▸ PROBLEM
Among the entries below, how many lines contain the string "index"? Only the number, please.

════════════════

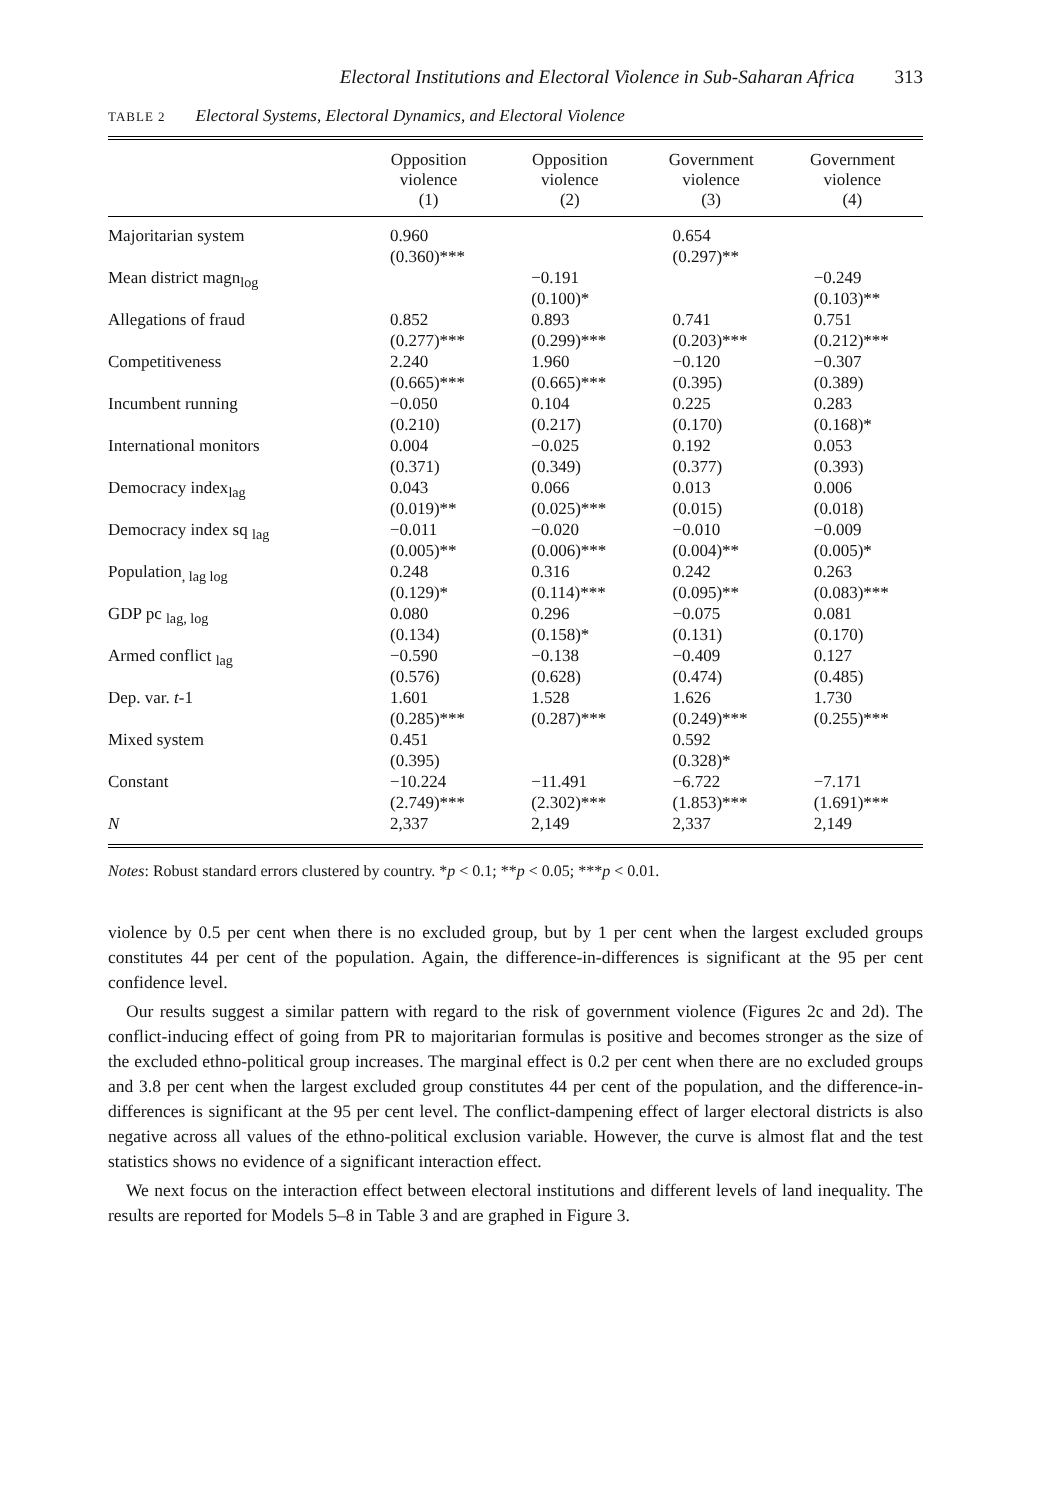Electoral Institutions and Electoral Violence in Sub-Saharan Africa 313
TABLE 2 Electoral Systems, Electoral Dynamics, and Electoral Violence
| | Opposition violence (1) | Opposition violence (2) | Government violence (3) | Government violence (4) |
| --- | --- | --- | --- | --- |
| Majoritarian system | 0.960 (0.360)*** | | 0.654 (0.297)** | |
| Mean district magn<sub>log</sub> | | −0.191 (0.100)* | | −0.249 (0.103)** |
| Allegations of fraud | 0.852 (0.277)*** | 0.893 (0.299)*** | 0.741 (0.203)*** | 0.751 (0.212)*** |
| Competitiveness | 2.240 (0.665)*** | 1.960 (0.665)*** | −0.120 (0.395) | −0.307 (0.389) |
| Incumbent running | −0.050 (0.210) | 0.104 (0.217) | 0.225 (0.170) | 0.283 (0.168)* |
| International monitors | 0.004 (0.371) | −0.025 (0.349) | 0.192 (0.377) | 0.053 (0.393) |
| Democracy index<sub>lag</sub> | 0.043 (0.019)** | 0.066 (0.025)*** | 0.013 (0.015) | 0.006 (0.018) |
| Democracy index sq <sub>lag</sub> | −0.011 (0.005)** | −0.020 (0.006)*** | −0.010 (0.004)** | −0.009 (0.005)* |
| Population<sub>, lag log</sub> | 0.248 (0.129)* | 0.316 (0.114)*** | 0.242 (0.095)** | 0.263 (0.083)*** |
| GDP pc <sub>lag, log</sub> | 0.080 (0.134) | 0.296 (0.158)* | −0.075 (0.131) | 0.081 (0.170) |
| Armed conflict <sub>lag</sub> | −0.590 (0.576) | −0.138 (0.628) | −0.409 (0.474) | 0.127 (0.485) |
| Dep. var. t -1 | 1.601 (0.285)*** | 1.528 (0.287)*** | 1.626 (0.249)*** | 1.730 (0.255)*** |
| Mixed system | 0.451 (0.395) | | 0.592 (0.328)* | |
| Constant | −10.224 (2.749)*** | −11.491 (2.302)*** | −6.722 (1.853)*** | −7.171 (1.691)*** |
| N | 2,337 | 2,149 | 2,337 | 2,149 |
Notes: Robust standard errors clustered by country. *p < 0.1; **p < 0.05; ***p < 0.01.
violence by 0.5 per cent when there is no excluded group, but by 1 per cent when the largest excluded groups constitutes 44 per cent of the population. Again, the difference-in-differences is significant at the 95 per cent confidence level.
Our results suggest a similar pattern with regard to the risk of government violence (Figures 2c and 2d). The conflict-inducing effect of going from PR to majoritarian formulas is positive and becomes stronger as the size of the excluded ethno-political group increases. The marginal effect is 0.2 per cent when there are no excluded groups and 3.8 per cent when the largest excluded group constitutes 44 per cent of the population, and the difference-in-differences is significant at the 95 per cent level. The conflict-dampening effect of larger electoral districts is also negative across all values of the ethno-political exclusion variable. However, the curve is almost flat and the test statistics shows no evidence of a significant interaction effect.
We next focus on the interaction effect between electoral institutions and different levels of land inequality. The results are reported for Models 5–8 in Table 3 and are graphed in Figure 3.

════════════════

▸ ANSWER
2